Thursday, January 14, 2010

We Got Lost on the Detour, Part II



Part II of last week's post, We Got Lost on the Detour, Pt. I.
This post written by Sandra and Murray MacDonald.
Excerpt from "The Ideal Way to Cook: Food for Thought".


As a teacher, I knew that while some students learn faster than others, all students learn best through experiencing...by doing...using as many of their five senses as possible. Book learning is good, but doing is better!

I finally made a very pivotal decision that was to become my beacon of guidance, the central pillar of my parenting style. I resolved to quit teaching and instead, focus all my energy and attention to providing my children with as many hands-on learning experiences as I could possibly cram into their lives. I would have to live with the cards that were dealt me, but I became utterly determined to stack the deck against Nature by loading the dice in favour of Nurture. That decision gave me enormous strength and determination, guiding all our future plans and road trips.

As we stumbled down the winding ADVOCACY road, we found ourselves doing things we previously never dreamed of and certainly were never a part of our original road trip. In 1982, Murray and I formed the first Down syndrome parent support group in Ontario. The only way to learn more about DS was to learn from the experiences of other parents. The only way to discharge our emotional burdens was to lean on others who really understood our frustrations, hopes and fears. Years later we were also the founding parents of the Ontario Down Syndrome Association, which was an attempt to help organize the strength of 23 other provincial parent groups into a more politically active group advocating for Down syndrome. In 1988 we were founding members of the new Canadian Down Syndrome Society with Murray serving as their Chairman for many years.

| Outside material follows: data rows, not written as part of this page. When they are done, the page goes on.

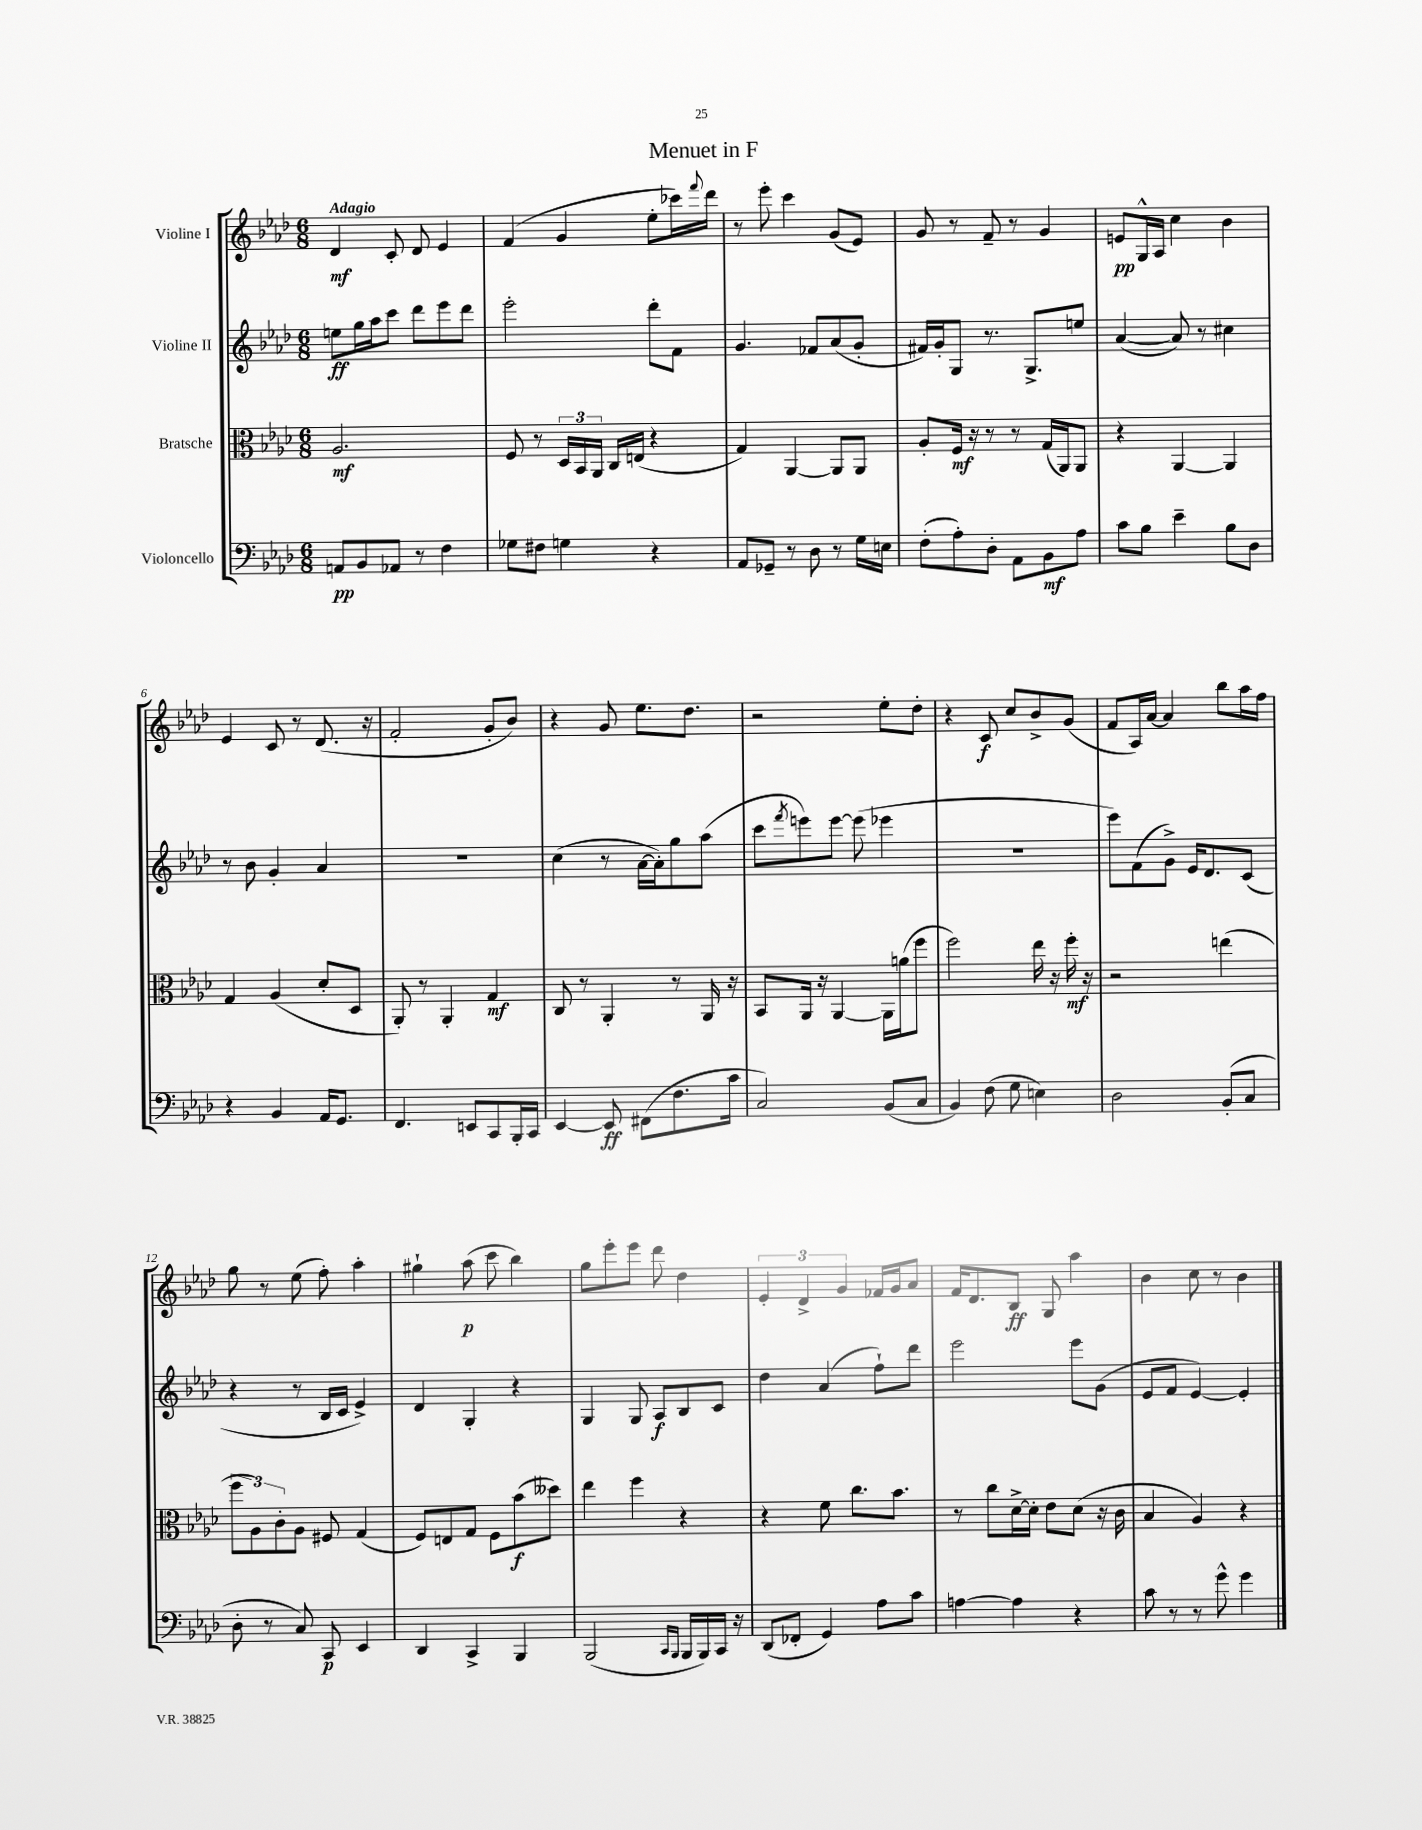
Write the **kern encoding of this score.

**kern	**kern	**kern	**kern
*staff4	*staff3	*staff2	*staff1
*clefF4	*clefC3	*clefG2	*clefG2
*k[b-e-a-d-]	*k[b-e-a-d-]	*k[b-e-a-d-]	*k[b-e-a-d-]
*M6/8	*M6/8	*M6/8	*M6/8
8AA/L	2.A-/	8ee\L	4d-/
8BB-/	.	16gg\L	.
.	.	16aa-\J	.
8AA-/J	.	8ccc\J	8c'/
8r	.	8ddd-\L	8d-/
4F\	.	8eee-\	4e-/
.	.	8ddd-\J	.
=	=	=	=
8G-\L	8F/	2eee-'\	(4f/
8F#\J	8r	.	.
4G\	24D-/LL	.	4g/
.	24BB-/	.	.
.	24AA-/JJ	.	.
.	16C/LL	.	.
.	(16E/JJ	.	.
4r	4r	8ddd-'\L	8ee-'\L
.	.	8f\J	16ccc-\L)
.	.	.	8qqfff/
.	.	.	16ddd-\JJ
=	=	=	=
8AA-/L	4G/)	4.g/	8r
8GG-~/J	.	.	8eee-'\
8r	[4AA-/	.	4ccc\
8D-\	.	8f-/L	.
8r	8AA-/]L	(8a-/	(8g/L
16G\LL	8AA-/J	8g'/J	8e-/J)
16E\JJ	.	.	.
=	=	=	=
(8F'\L	8A-'/L	16f#/LL)	8g/
.	.	16g'/J	.
8A-'\)	16F/Jk	8G/J	8r
.	16r	.	.
8D-'\J	8r	8.r	8f~/
8AA-\L	8r	.	8r
.	.	8.G^/L	.
8BB-\	(16G/LL	.	4g/
.	16AA-/J)	.	.
8A-\J	8AA-/J	8ee/J	.
=	=	=	=
8c\L	4r	([4a-/	8e/L
8B-\J	.	.	16G^^/L
.	.	.	16A-/JJ
4e-~\	[4AA-/	8a-/])	4cc\
.	.	8r	.
8B-\L	4AA-/]	4cc#\	4b-\
8D-\J	.	.	.
=	=	=	=
4r	4G/	8r	4e-/
.	.	8b-\	.
4BB-/	(4A-/	4g'/	8c/
.	.	.	8r
16AA-/LK	8d-'/L	4a-/	(8.d-/
8.GG/J	.	.	.
.	8D-/J	.	.
.	.	.	16r
=	=	=	=
4.FF/	8AA-'/)	2.r	2f'/
.	8r	.	.
.	4AA-'/	.	.
8EE/L	.	.	.
8CC/	4G/	.	8g'/L
16BBB-'/L	.	.	8b-/J)
16CC/JJ	.	.	.
=	=	=	=
[4EE-/	8C/	(4cc\	4r
.	8r	.	.
8EE-/]	4AA-'/	8r	8g/
(8FF#\L	.	[16a-\LL	8.ee-\L
.	.	16a-'\]J)	.
8.F\	8r	8gg\	.
.	.	.	8.dd-\J
.	16AA-/	(8aa-\J	.
16c\Jk	16r	.	.
=	=	=	=
2C/)	8BB-/L	8ccc\L	2r
.	.	8qfff/	.
.	16AA-/Jk	8eee\)	.
.	16r	.	.
.	[4AA-/	[8eee\J	.
.	.	(8eee\]	.
(8BB-/L	16AA-\]LL	4eee-\	8ee-'\L
.	(16a\J	.	.
8C/J	8ff\J	.	8dd-'\J
=	=	=	=
4BB-/)	2ff\)	2.r	4r
(8F\	.	.	8c/
8G\	.	.	8cc/L
4E\)	16ee-\	.	8b-^/
.	16r	.	.
.	16ff'\	.	(8g/J
.	16r	.	.
=	=	=	=
2D-\	2r	8eee-\L)	8f/L
.	.	(8f\	16A-/L)
.	.	.	[16a-/JJ
.	.	8g^\J)	4a-/]
.	.	16e-/LK	.
.	.	8.d-/	.
(8BB-'/L	(4ee\	.	8bb-\L
8C/J	.	(8c/J	16aa-\L
.	.	.	16ff\JJ
=	=	=	=
8D-'\	12ff\L	4r	8gg\
.	12A-\)	.	.
8r	.	.	8r
.	12c'\	.	.
8C/)	8A-\J	8r	(8ee-\
8CC/	8F#/	16B-/LL	8ff'\)
.	.	16c/JJ	.
4EE-/	(4G/	4e-^/)	4aa-'\
=	=	=	=
4DD-/	8F/L)	4d-/	4gg#`\
.	8E/	.	.
4CC^/	8G/J	4G'/	(8aa-\
.	8F\L	.	8ccc\
4BBB-/	(8b-\	4r	4bb-\)
.	8dd--\J)	.	.
=	=	=	=
(2BBB-/	4ee-\	4G/	8gg\L
.	.	.	8eee-'\
.	4ff\	8G/	8eee-\J
.	.	8A-/L	8ddd-\
16qqCC/LL	.	.	.
16qqBBB-/JJ	.	.	.
16BBB-/LL	4r	8B-/	4dd-\
16BBB-/)	.	.	.
16CC/JJ	.	8c/J	.
16r	.	.	.
=	=	=	=
(8DD-/L	4r	4dd-\	6e-'/
8FF-'/J	.	.	.
.	.	.	6d-^/
4GG/)	8f\	(4a-/	.
.	.	.	6g/
.	8.cc\L	.	.
8A-\L	.	8ff`\L)	16f-/LL
.	8.b-\J	.	16g/J
8c\J	.	8ddd-\J	8a-/J
=	=	=	=
[4A\	8r	2eee-\	16f/LK
.	.	.	8.d-/
.	8cc\L	.	.
4A\]	[16d-^\L	.	8B-/J
.	16d-'\]JJ	.	.
.	8e-\L	.	8G/
4r	(8d-\J	8eee-\L	4aa-\
.	16r	(8g\J	.
.	16c\	.	.
=	=	=	=
8c\	4B-/	8e-/L	4b-\
8r	.	8f/J	.
8r	4A-/)	[4e-/)	8cc\
8g^^\	.	.	8r
4g\	4r	4e-'/]	4b-\
==	==	==	==
*-	*-	*-	*-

I organized the very first conference on Down syndrome in Canada, designing it after the three American conferences we had attended. I brought in medical specialists from the U.S. and Canada to do seminars and workshops for over 350 parents and professionals. I chose McMaster University hospital to host the venue because not only did it lend an air of respectability and professionalism to the event, but I was also nine months pregnant with our third child. She was due the week of the conference and I rationalized that if all the stress of 10 months of planning were to bring on an early baby, I could just walk upstairs to the neonatal unit and deliver!

We fought bitterly and unrelentingly against two school boards to have Neil fully integrated throughout his entire schooling career. When the head of Special Education at the high school publicly berated me with "Your dream of having your son in a regular classroom is just a fantasy", it still hurt even though we were hardened veterans to this attitude. This necessitated Murray doing many years of night courses to get new qualifications in special education, co-operative education and guidance qualifications because the only way to really make sure Neil got a useful education was to make changes from within the system itself.

We showed many, many fearful teachers and administrators that integration was a bonus to all students involved, if it was structured properly and given a chance. The education advocacy road was an especially difficult one to travel down. It was 17 years too long, very lonely, and highly stressful, always going steeply uphill and constantly littered with formidable road blocks.



Photo: Neil MacDonald and his father, Murray MacDonald, standing in front of Neil's photograph, which was exhibited at the Varley Gallery (2009 Ideal-Way Art Show). Neil was 2nd place in the People's Choice Awards.